### WORK TO BE COMPLETED
Return the records verbatim from the line with "About andisschwester" to the line with "tembikar serta hiasan batu.", both lines included. Leave the pictures out.

^^^^^^^^

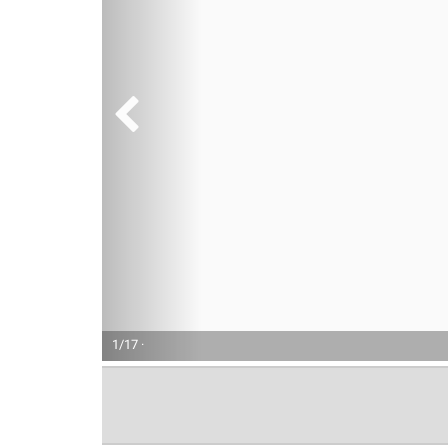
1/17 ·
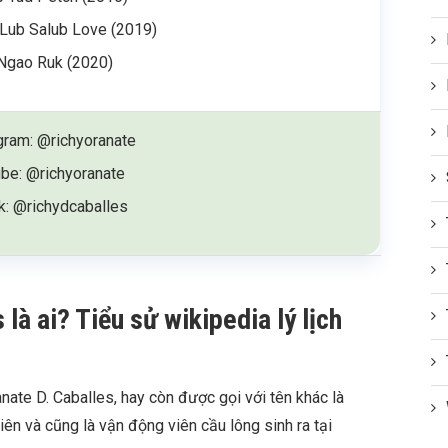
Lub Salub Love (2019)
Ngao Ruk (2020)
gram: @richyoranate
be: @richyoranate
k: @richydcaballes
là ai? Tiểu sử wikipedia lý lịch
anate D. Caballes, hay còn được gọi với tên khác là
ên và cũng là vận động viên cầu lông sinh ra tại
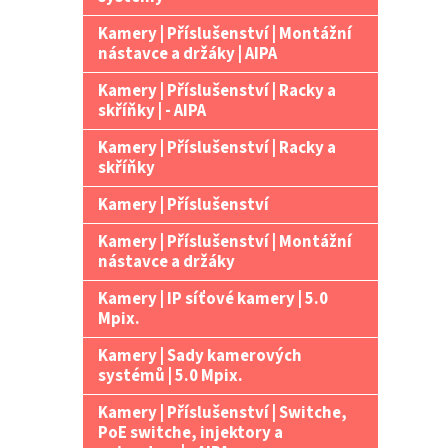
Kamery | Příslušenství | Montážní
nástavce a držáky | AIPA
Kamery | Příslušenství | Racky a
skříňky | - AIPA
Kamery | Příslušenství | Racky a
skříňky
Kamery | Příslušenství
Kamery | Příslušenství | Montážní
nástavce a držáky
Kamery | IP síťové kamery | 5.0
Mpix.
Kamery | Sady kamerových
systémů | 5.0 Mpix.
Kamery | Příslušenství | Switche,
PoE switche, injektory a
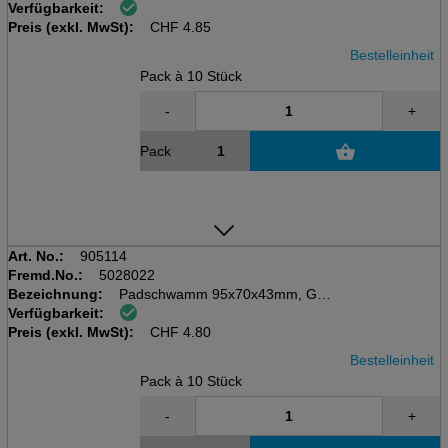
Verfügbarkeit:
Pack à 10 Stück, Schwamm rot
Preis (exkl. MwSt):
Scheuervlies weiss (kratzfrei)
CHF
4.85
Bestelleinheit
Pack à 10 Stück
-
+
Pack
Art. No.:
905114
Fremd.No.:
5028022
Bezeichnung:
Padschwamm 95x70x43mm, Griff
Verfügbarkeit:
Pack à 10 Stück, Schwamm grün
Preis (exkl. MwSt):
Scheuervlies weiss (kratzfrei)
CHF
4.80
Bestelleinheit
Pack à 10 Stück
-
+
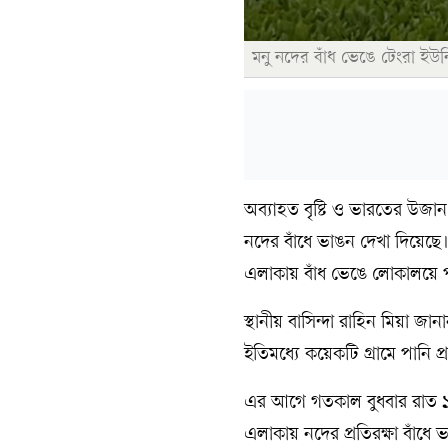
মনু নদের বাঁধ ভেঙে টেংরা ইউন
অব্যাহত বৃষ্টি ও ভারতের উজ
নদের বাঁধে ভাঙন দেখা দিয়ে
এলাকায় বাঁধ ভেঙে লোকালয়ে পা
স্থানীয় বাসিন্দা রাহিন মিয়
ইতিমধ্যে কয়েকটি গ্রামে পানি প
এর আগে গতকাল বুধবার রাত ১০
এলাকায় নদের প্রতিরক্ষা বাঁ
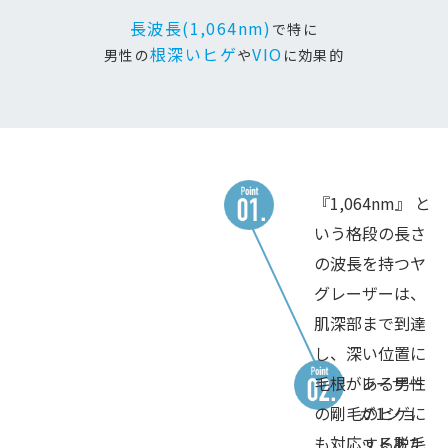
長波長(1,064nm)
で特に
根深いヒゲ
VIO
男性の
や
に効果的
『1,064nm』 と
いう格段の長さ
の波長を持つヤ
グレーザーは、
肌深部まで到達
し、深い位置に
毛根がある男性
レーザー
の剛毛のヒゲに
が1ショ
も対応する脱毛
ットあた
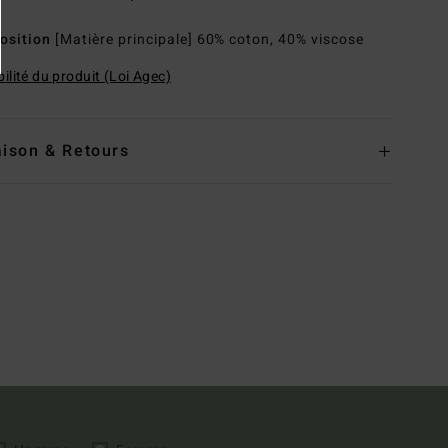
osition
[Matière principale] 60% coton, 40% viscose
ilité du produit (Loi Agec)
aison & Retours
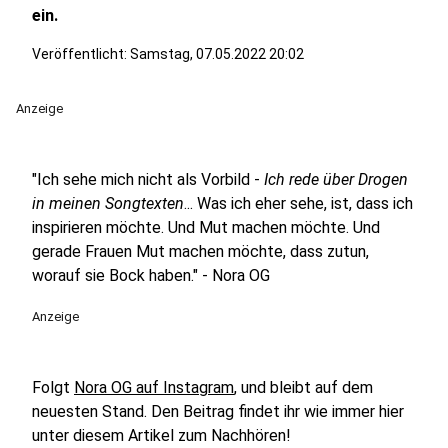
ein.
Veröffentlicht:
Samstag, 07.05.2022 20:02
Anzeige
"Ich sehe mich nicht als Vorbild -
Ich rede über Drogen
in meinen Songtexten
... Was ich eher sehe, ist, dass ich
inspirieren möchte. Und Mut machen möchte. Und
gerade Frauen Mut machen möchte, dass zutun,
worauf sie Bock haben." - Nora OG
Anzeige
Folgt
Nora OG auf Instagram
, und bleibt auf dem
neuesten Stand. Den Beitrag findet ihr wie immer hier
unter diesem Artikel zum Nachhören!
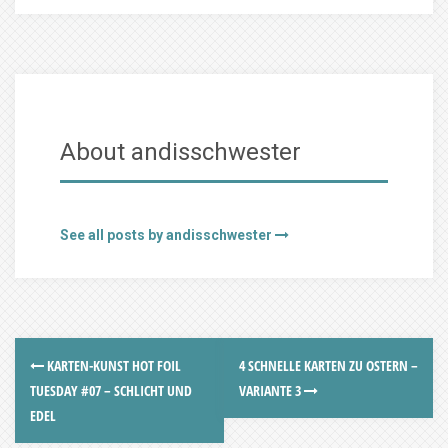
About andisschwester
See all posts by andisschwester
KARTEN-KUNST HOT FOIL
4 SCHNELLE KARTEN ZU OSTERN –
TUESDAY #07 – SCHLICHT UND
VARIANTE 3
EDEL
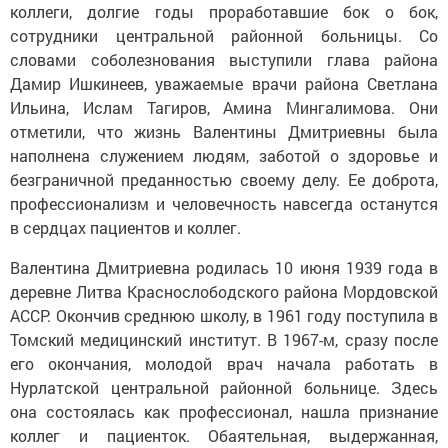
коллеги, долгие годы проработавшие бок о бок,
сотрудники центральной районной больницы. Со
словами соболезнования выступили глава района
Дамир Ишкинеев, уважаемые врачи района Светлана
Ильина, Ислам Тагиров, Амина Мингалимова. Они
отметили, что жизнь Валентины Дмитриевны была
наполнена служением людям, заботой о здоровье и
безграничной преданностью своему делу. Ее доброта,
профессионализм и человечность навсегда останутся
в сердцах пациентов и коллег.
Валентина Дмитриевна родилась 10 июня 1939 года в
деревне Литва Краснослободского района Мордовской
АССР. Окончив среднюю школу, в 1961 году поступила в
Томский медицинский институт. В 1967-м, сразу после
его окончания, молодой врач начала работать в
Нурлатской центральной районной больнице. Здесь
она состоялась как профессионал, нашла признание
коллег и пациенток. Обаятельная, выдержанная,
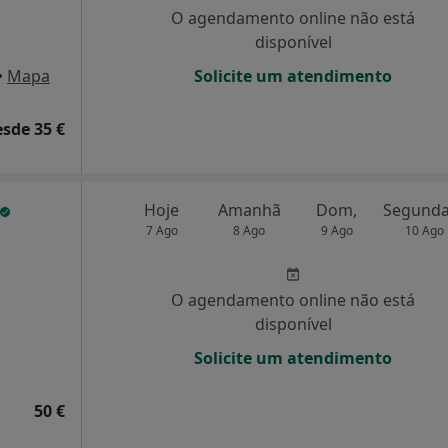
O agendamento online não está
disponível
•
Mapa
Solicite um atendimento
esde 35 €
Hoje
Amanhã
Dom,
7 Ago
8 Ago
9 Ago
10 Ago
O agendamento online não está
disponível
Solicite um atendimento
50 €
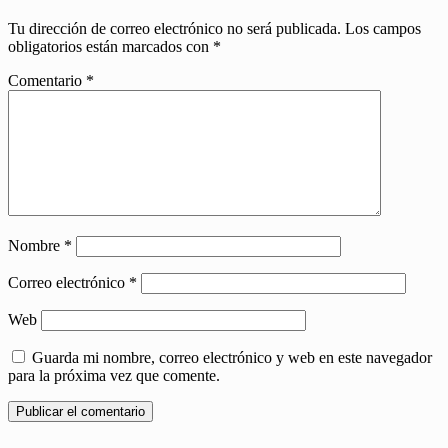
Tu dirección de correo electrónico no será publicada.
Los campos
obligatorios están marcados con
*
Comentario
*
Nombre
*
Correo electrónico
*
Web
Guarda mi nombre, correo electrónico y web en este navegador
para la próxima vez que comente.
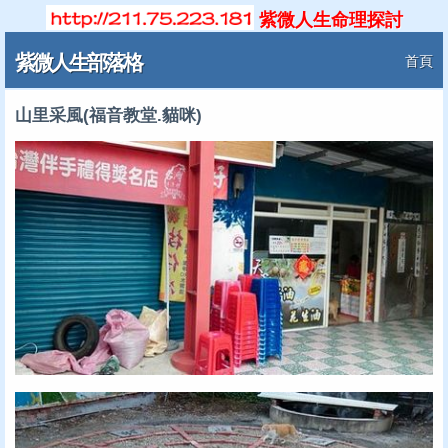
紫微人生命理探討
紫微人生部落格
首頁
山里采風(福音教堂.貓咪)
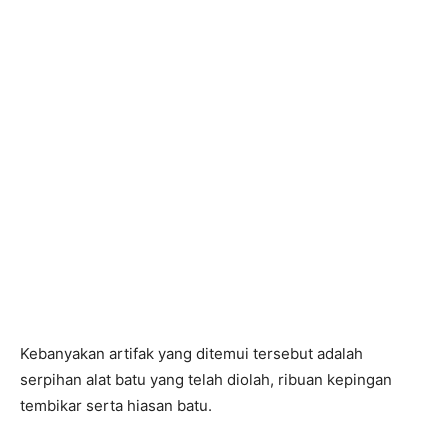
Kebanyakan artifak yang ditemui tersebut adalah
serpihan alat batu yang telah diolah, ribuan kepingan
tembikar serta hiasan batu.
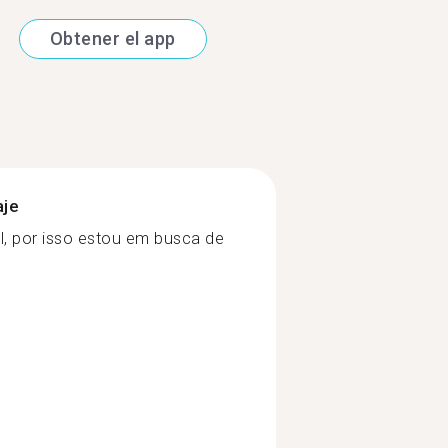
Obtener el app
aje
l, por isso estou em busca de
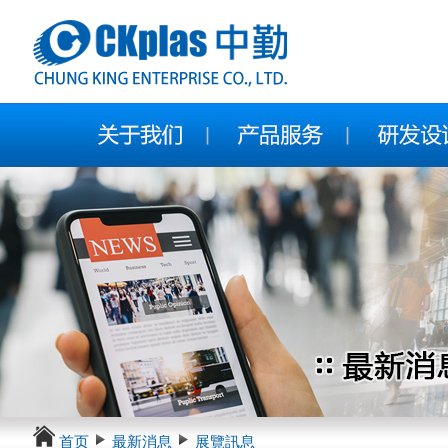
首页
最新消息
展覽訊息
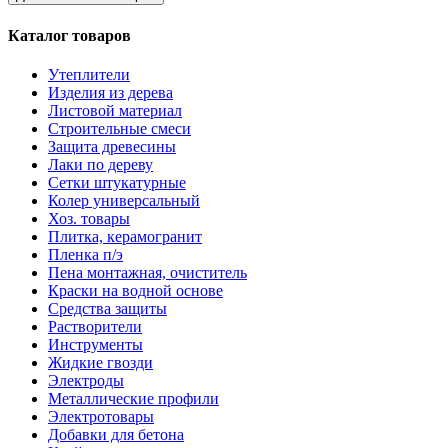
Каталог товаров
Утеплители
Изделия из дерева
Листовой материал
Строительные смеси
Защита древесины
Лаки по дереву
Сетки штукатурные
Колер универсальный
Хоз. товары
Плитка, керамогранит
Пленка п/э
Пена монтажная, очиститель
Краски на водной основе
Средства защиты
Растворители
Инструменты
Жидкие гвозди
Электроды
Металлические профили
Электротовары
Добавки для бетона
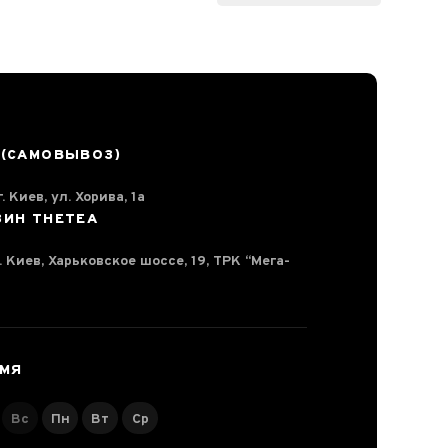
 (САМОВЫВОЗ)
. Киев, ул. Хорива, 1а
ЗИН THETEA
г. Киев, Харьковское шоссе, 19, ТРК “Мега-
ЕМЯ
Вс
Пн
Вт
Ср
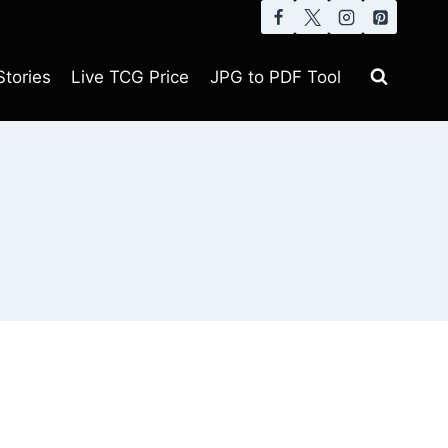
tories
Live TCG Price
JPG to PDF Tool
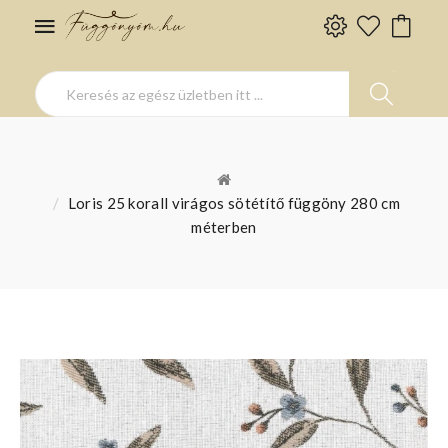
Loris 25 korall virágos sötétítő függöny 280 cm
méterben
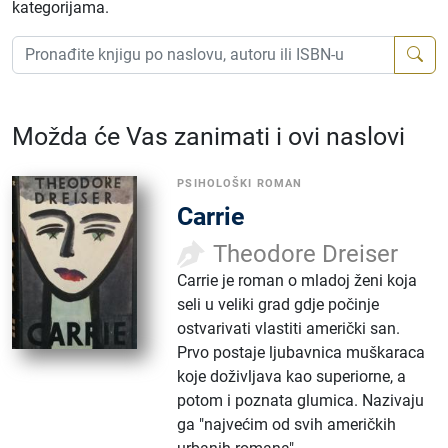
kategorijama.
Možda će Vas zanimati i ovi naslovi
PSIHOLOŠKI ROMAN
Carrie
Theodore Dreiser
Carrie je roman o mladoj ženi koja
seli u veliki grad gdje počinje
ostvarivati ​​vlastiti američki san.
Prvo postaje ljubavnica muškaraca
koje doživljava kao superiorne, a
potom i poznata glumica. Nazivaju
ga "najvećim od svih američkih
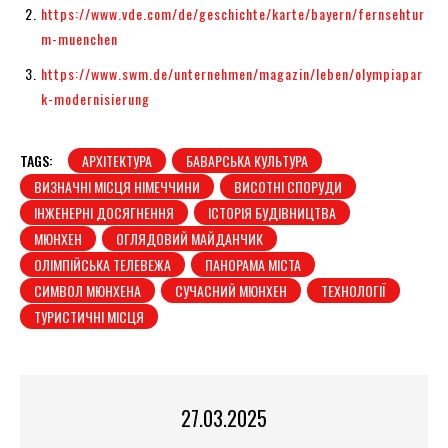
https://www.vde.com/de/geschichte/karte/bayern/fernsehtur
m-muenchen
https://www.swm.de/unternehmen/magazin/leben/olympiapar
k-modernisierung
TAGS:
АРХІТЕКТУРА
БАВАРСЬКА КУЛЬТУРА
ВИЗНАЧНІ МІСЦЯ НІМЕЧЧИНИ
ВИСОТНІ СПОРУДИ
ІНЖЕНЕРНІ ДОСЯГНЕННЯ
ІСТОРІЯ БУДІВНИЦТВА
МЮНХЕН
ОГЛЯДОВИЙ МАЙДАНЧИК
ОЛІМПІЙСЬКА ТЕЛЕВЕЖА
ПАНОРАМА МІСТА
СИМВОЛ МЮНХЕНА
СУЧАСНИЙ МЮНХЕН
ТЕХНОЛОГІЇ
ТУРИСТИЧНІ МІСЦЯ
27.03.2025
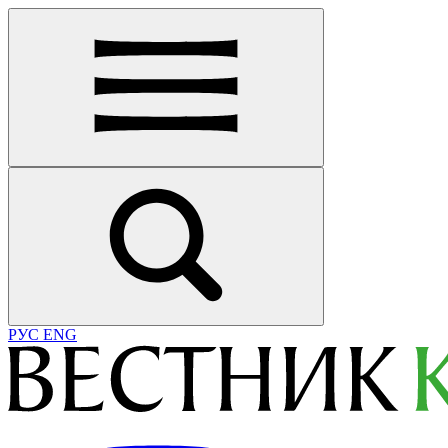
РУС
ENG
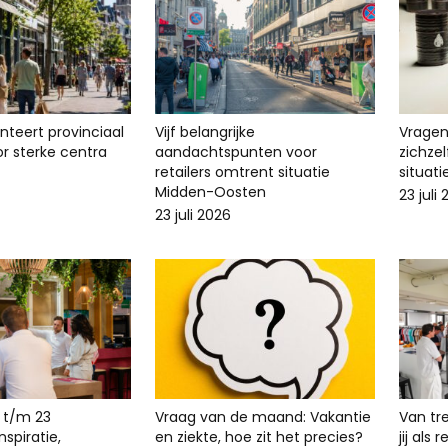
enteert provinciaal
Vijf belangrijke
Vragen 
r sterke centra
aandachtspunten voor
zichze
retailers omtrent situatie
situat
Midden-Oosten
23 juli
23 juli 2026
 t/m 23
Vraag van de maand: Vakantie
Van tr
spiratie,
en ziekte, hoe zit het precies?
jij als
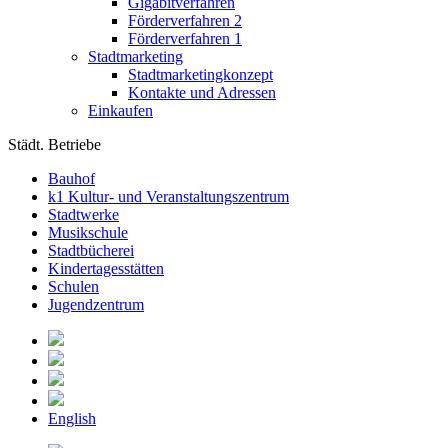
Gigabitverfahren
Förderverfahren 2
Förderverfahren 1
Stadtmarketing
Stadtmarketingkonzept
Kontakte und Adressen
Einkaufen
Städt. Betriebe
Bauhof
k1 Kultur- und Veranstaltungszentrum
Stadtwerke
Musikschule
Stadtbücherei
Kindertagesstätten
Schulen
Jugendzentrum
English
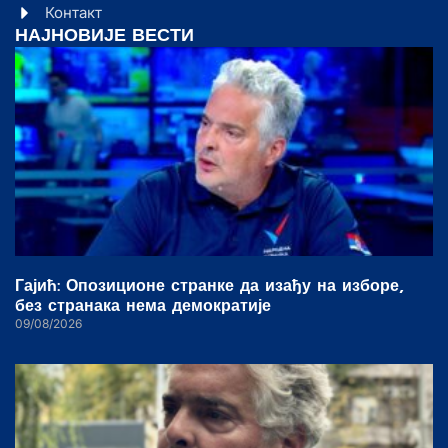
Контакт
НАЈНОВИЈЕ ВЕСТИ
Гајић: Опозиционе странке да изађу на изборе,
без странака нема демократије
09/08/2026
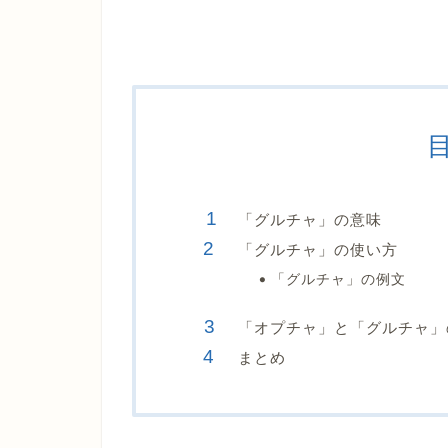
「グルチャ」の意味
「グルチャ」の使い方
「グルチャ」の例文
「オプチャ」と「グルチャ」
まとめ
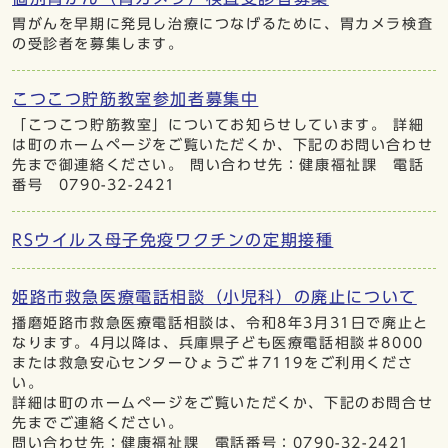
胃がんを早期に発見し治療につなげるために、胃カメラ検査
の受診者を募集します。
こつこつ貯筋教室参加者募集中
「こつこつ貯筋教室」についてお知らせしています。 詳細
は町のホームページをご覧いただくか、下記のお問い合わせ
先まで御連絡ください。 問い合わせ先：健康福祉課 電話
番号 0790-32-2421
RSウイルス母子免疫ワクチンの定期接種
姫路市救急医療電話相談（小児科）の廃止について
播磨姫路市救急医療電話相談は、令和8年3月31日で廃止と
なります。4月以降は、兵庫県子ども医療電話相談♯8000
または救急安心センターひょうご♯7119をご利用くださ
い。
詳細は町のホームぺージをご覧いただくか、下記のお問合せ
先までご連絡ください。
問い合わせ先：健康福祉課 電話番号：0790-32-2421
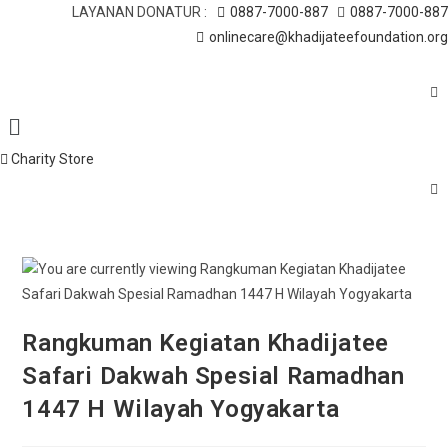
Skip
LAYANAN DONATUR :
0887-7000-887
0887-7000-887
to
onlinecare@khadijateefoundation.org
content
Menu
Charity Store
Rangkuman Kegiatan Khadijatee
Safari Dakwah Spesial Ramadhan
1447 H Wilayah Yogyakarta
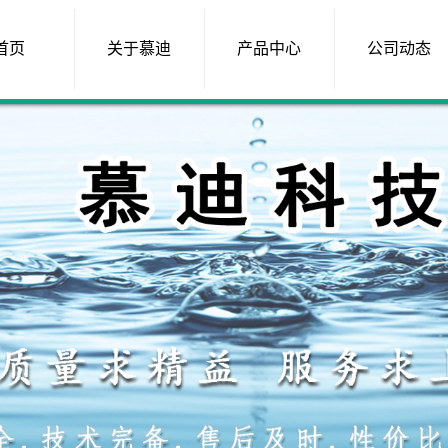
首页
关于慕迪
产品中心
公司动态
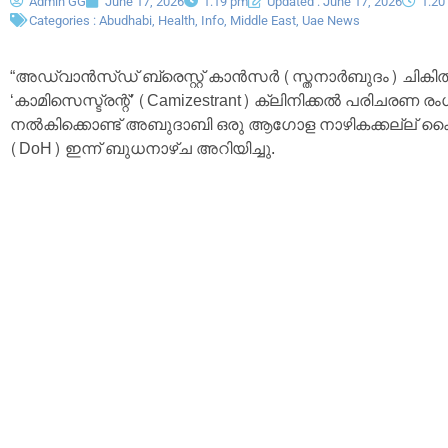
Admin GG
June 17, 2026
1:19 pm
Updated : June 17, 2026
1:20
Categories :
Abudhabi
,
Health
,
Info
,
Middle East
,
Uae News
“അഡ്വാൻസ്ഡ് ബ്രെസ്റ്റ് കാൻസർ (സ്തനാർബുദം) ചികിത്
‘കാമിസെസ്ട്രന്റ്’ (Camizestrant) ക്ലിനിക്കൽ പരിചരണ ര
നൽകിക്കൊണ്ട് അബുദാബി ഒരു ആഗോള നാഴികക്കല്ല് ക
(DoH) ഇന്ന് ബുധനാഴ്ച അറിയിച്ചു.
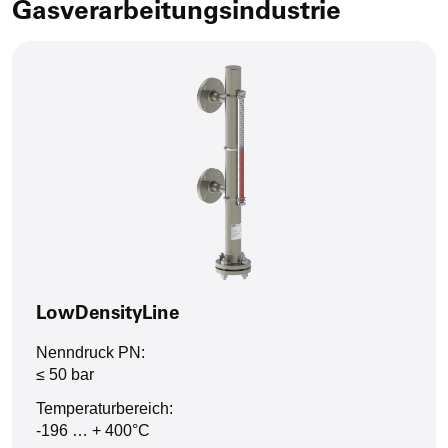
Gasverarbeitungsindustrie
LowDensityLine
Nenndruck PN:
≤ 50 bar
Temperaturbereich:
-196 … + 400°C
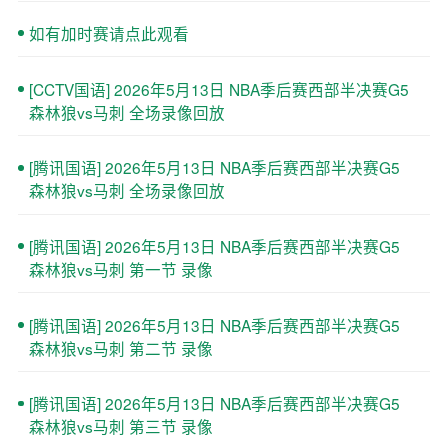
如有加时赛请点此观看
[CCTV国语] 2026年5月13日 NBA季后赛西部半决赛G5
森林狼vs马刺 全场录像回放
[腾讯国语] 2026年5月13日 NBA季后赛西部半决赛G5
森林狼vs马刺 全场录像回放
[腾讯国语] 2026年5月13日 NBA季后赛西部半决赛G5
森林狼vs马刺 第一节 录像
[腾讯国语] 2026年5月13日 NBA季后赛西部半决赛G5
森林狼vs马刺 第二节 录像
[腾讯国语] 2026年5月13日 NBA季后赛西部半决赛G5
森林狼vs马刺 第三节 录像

^^^^^^^^

### OUTPUT BELOW
About andisschwester
See all posts by andisschwester
KARTEN-KUNST HOT FOIL
4 SCHNELLE KARTEN ZU OSTERN –
TUESDAY #07 – SCHLICHT UND
VARIANTE 3
EDEL
коллеги, долгие годы проработавшие бок о бок,
сотрудники центральной районной больницы. Со
словами соболезнования выступили глава района
Дамир Ишкинеев, уважаемые врачи района Светлана
Ильина, Ислам Тагиров, Амина Мингалимова. Они
отметили, что жизнь Валентины Дмитриевны была
наполнена служением людям, заботой о здоровье и
безграничной преданностью своему делу. Ее доброта,
профессионализм и человечность навсегда останутся
в сердцах пациентов и коллег.
Валентина Дмитриевна родилась 10 июня 1939 года в
деревне Литва Краснослободского района Мордовской
АССР. Окончив среднюю школу, в 1961 году поступила в
Томский медицинский институт. В 1967-м, сразу после
его окончания, молодой врач начала работать в
Нурлатской центральной районной больнице. Здесь
она состоялась как профессионал, нашла признание
коллег и пациенток. Обаятельная, выдержанная,
O agendamento online não está
disponível
•
Mapa
Solicite um atendimento
esde 35 €
Hoje
Amanhã
Dom,
7 Ago
8 Ago
9 Ago
10 Ago
O agendamento online não está
disponível
Solicite um atendimento
50 €
Tu dirección de correo electrónico no será publicada.
Los campos
obligatorios están marcados con
*
Comentario
*
Nombre
*
Correo electrónico
*
Web
Guarda mi nombre, correo electrónico y web en este navegador
para la próxima vez que comente.
紫微人生命理探討
紫微人生部落格
首頁
山里采風(福音教堂.貓咪)
Kebanyakan artifak yang ditemui tersebut adalah
serpihan alat batu yang telah diolah, ribuan kepingan
tembikar serta hiasan batu.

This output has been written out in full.